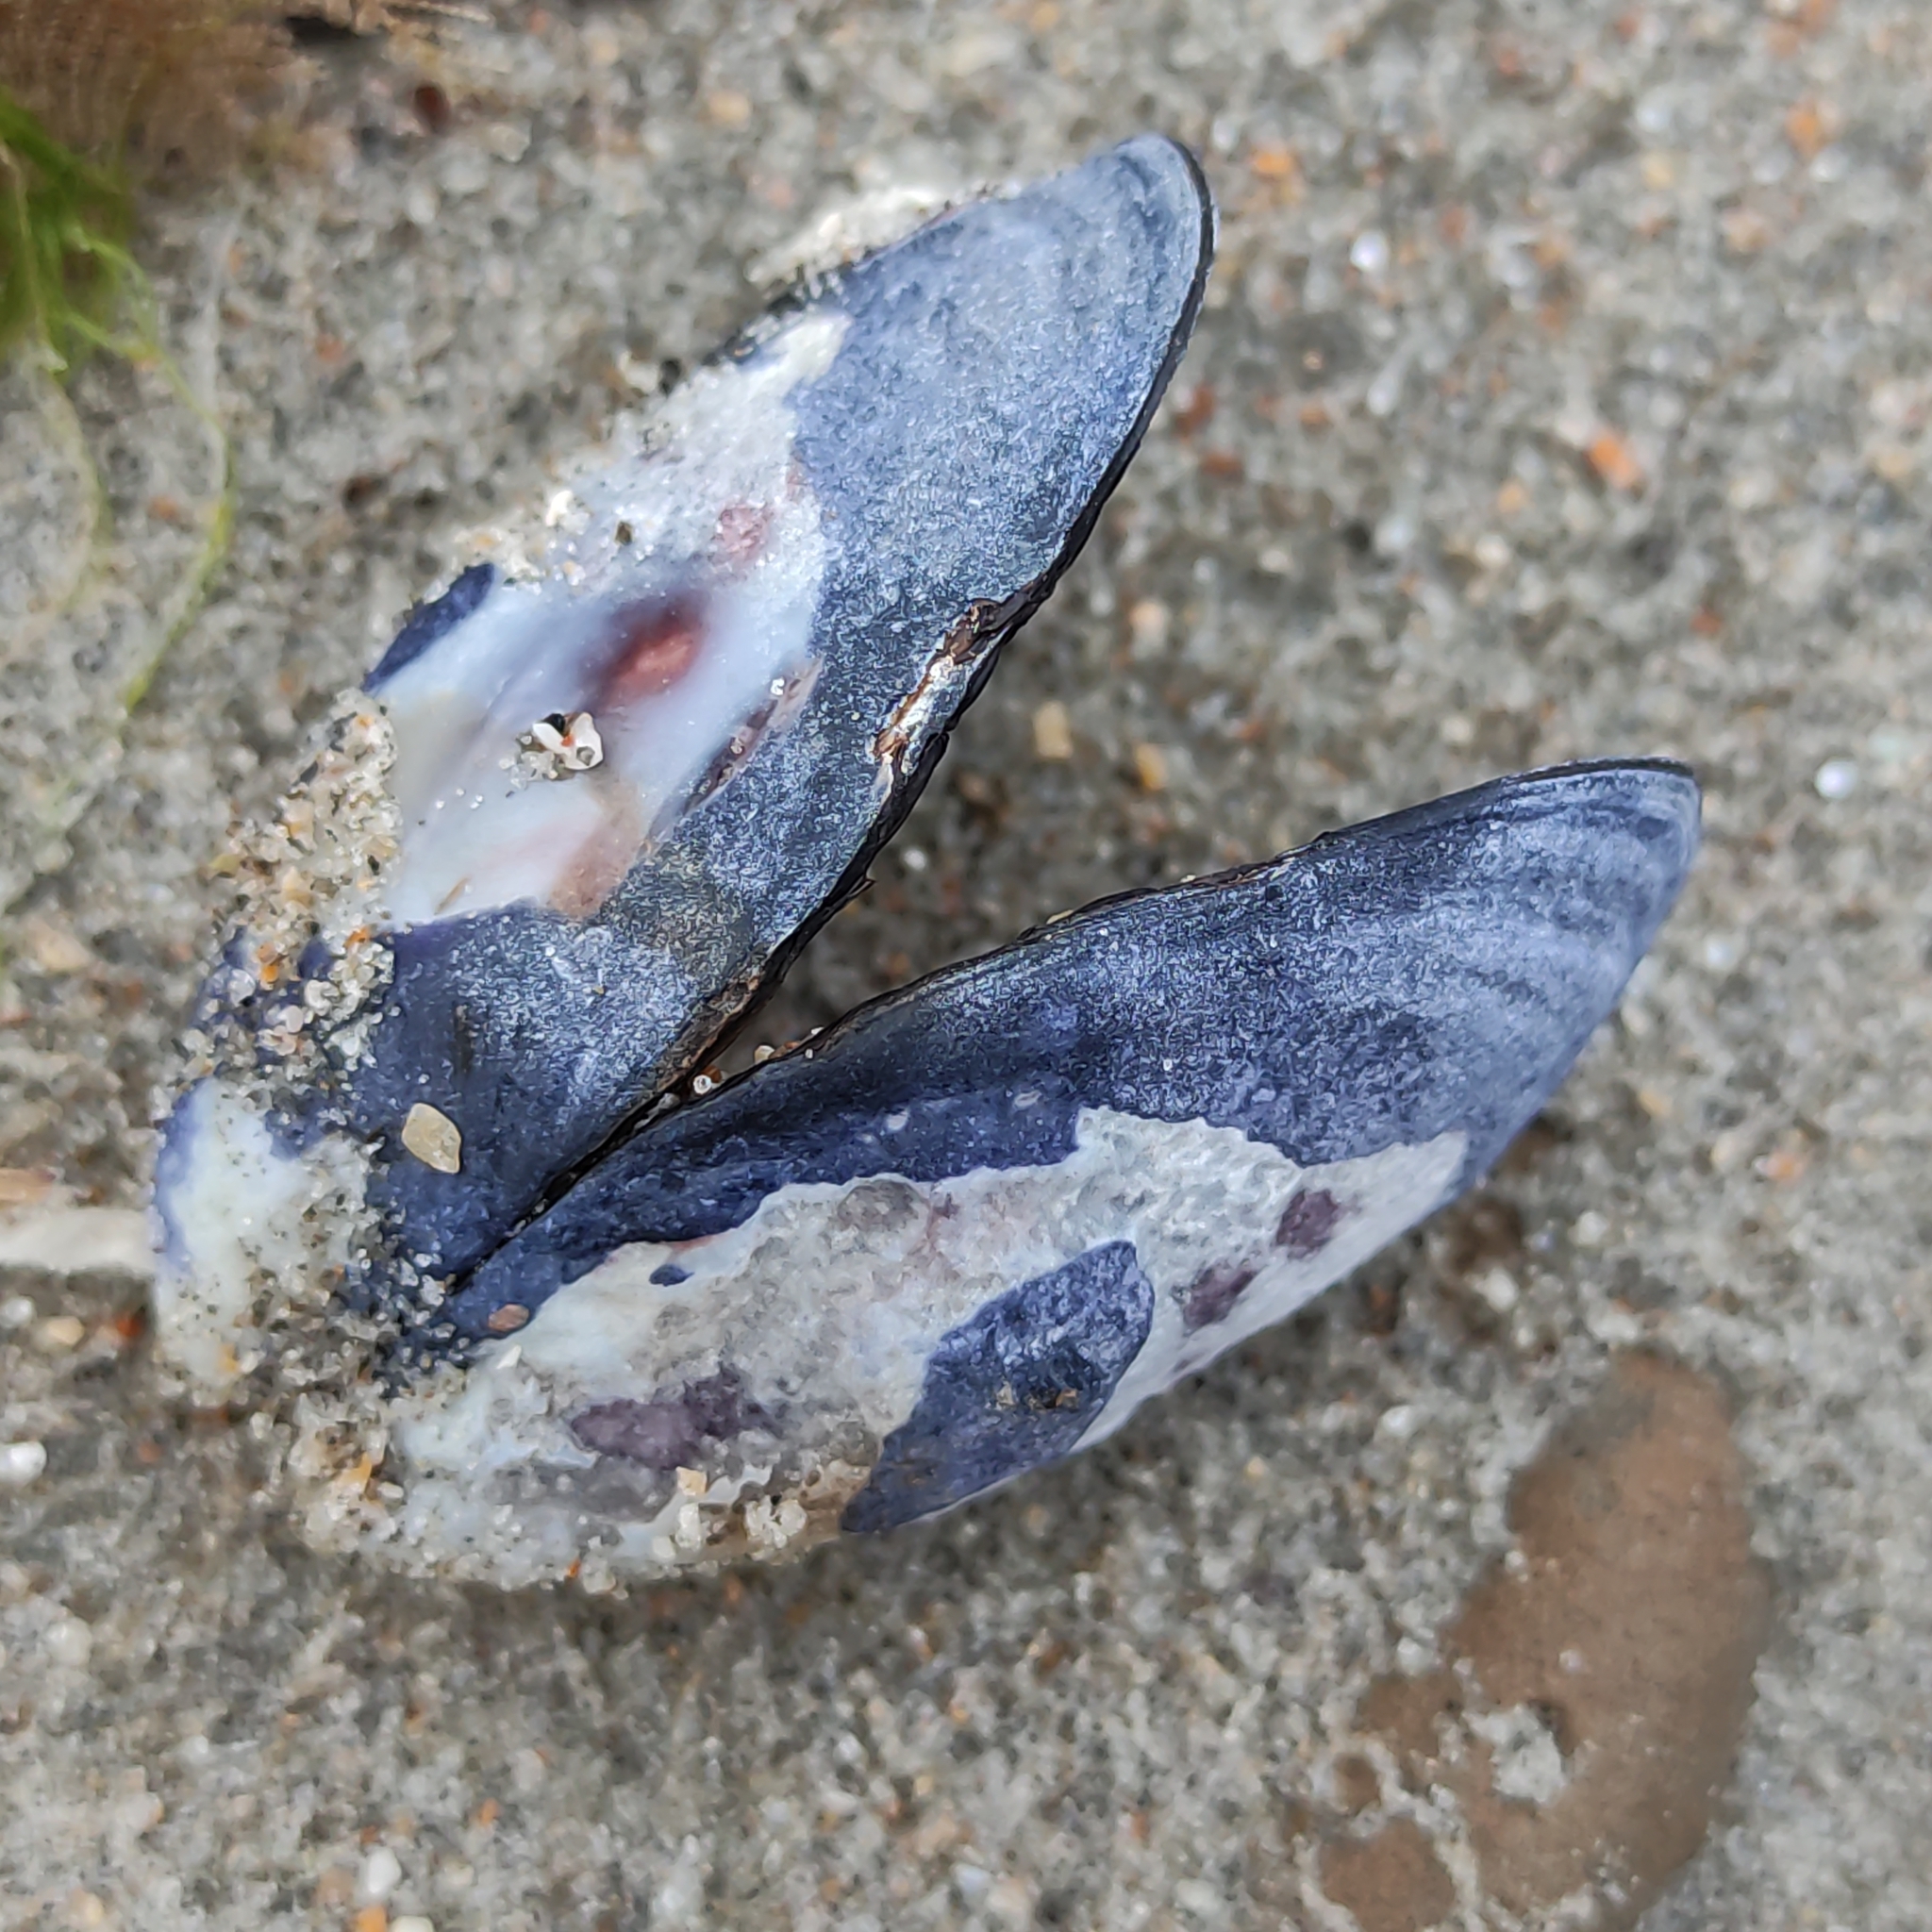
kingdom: Animalia
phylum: Mollusca
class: Bivalvia
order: Mytilida
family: Mytilidae
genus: Mytilus
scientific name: Mytilus planulatus
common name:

⁂

**GIVEN REQUEST:**
Reproduce verbatim every line of text in the records above, omitting the pictures.

**EXPECTED OUTPUT:**
kingdom: Animalia
phylum: Mollusca
class: Bivalvia
order: Mytilida
family: Mytilidae
genus: Mytilus
scientific name: Mytilus planulatus
common name:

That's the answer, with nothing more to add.